Earlier this month, city police and Saskatoon Crisis Intervention Service implemented the “Mental Health and Suicide Intervention Call Transfer Protocol,” which police phone operators can use to assess mental health-related calls, police announced in a media release on Wednesday.
The calls will be screened using a “risk matrix” and callers will be offered the option of being referred to mobile crisis. If a caller declines the transfer, police will continue to handle the call. If they accept the transfer, a crisis worker will take over the call and make an assessment about how to respond.
During the planning stages, it started out as a pilot project, but it will now remain in place indefinitely.
Rita Field, executive director of the Saskatoon Crisis Intervention Service, said in some senses this has been done in the past, but the protocol has standardized the process.
“It was a smooth transition, it’s working well, it’s a good fit and I think it will serve our community, our families and our individuals very well,” Field said.
Police often receive mental health-related calls during non-business hours from people who don’t know who else to call.
Before a police operator considers transferring a call, the “risk matrix” has them confirm the following: the situation isn’t emergent; no weapons are present and the person isn’t acting in a way that endangers the caller or others; self-harm or harm to others isn’t being reported, nor is a criminal act (either suggested or having been committed); there is no indication of an intimate or domestic partner dispute; and no one is reporting an immediate need for medical attention.

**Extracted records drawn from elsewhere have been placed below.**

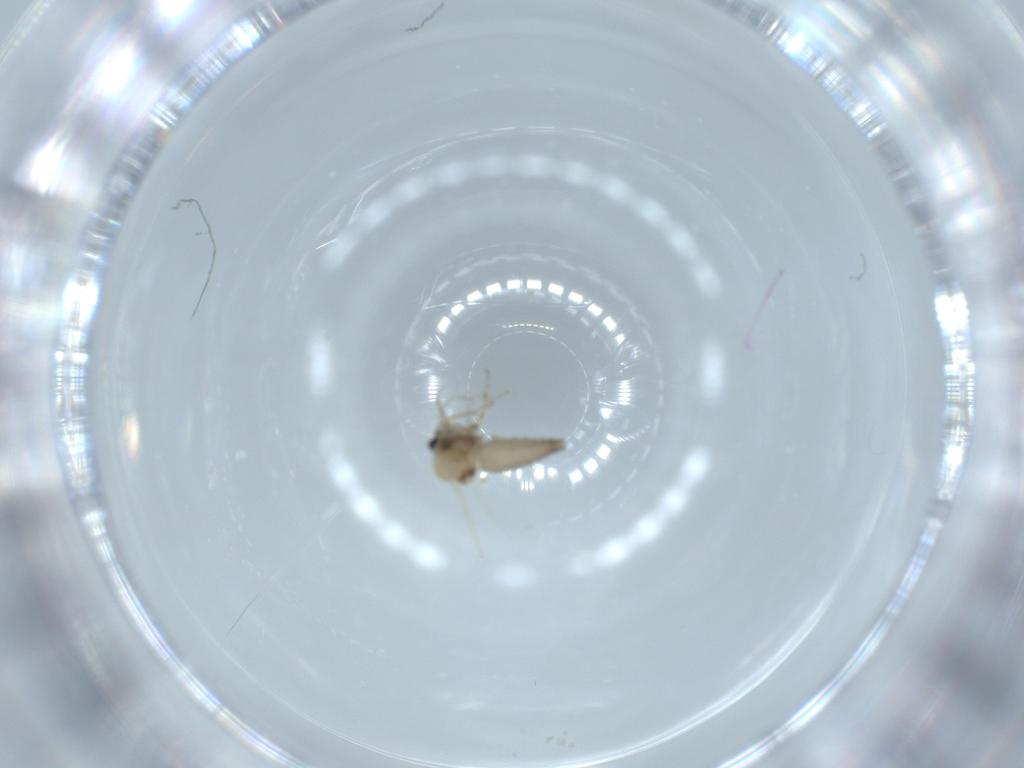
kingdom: Animalia
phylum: Arthropoda
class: Insecta
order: Diptera
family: Ceratopogonidae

Last year, Saskatoon police and SCIS announced they were working on a “risk matrix” to determine whether it would be most appropriate to dispatch police to a call or refer it to mobile crisis.
Saskatoon police examined their response to non-criminal calls involving mental health amid public pressure for reforms after the murder of George Floyd in May 2020 in Minneapolis by a now-former police officer. They analyzed calls to police made in July and August 2019 and January 2020 and found between 75 and 130 calls per month could be diverted to SCIS.

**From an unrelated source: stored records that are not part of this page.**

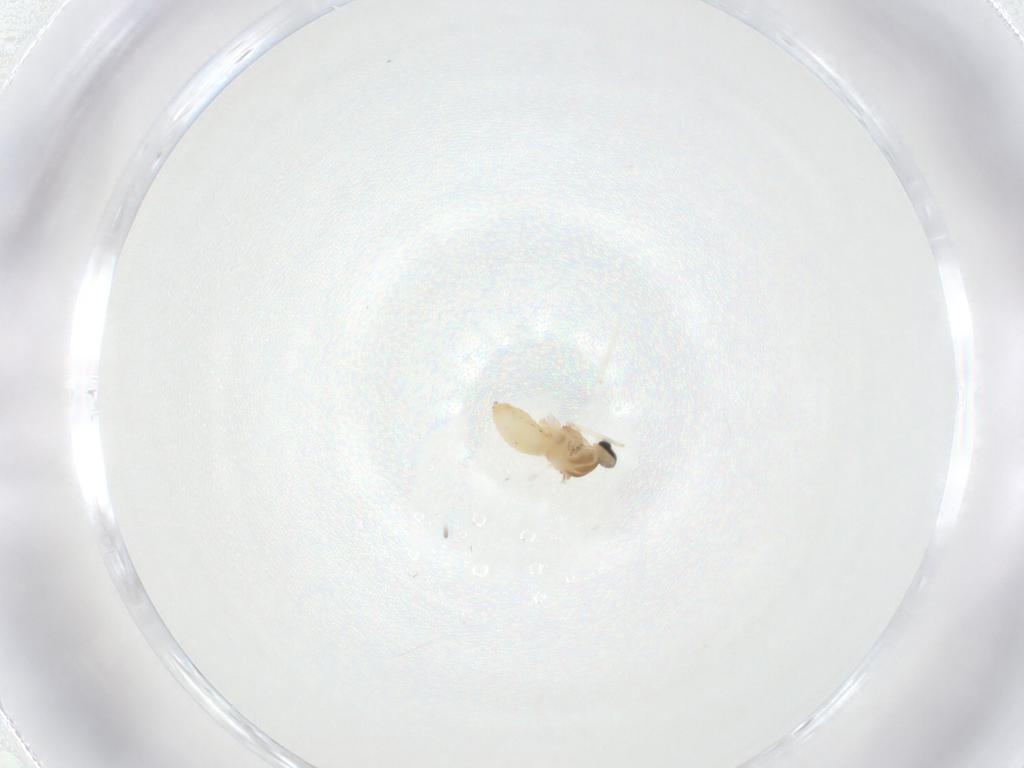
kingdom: Animalia
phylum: Arthropoda
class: Insecta
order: Diptera
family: Cecidomyiidae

Field said SCIS will keep track of how the protocol will affect its service and resources.
The non-profit is using its current infrastructure in responding to calls, either by phone, in the office or in the community.

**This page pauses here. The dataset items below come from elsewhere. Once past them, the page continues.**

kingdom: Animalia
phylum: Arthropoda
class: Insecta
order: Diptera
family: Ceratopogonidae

The calls referred to mobile crisis mirror the ones they’re familiar with receiving through their direct line: a majority have a mental health component and possibly a substance use component.
Field said there’s a prevention component to referring the calls as well, and called the protocol a good start.
“I’m just so impressed with our police service recognizing that we don’t need to make something new and fresh, we can build on what’s already working.”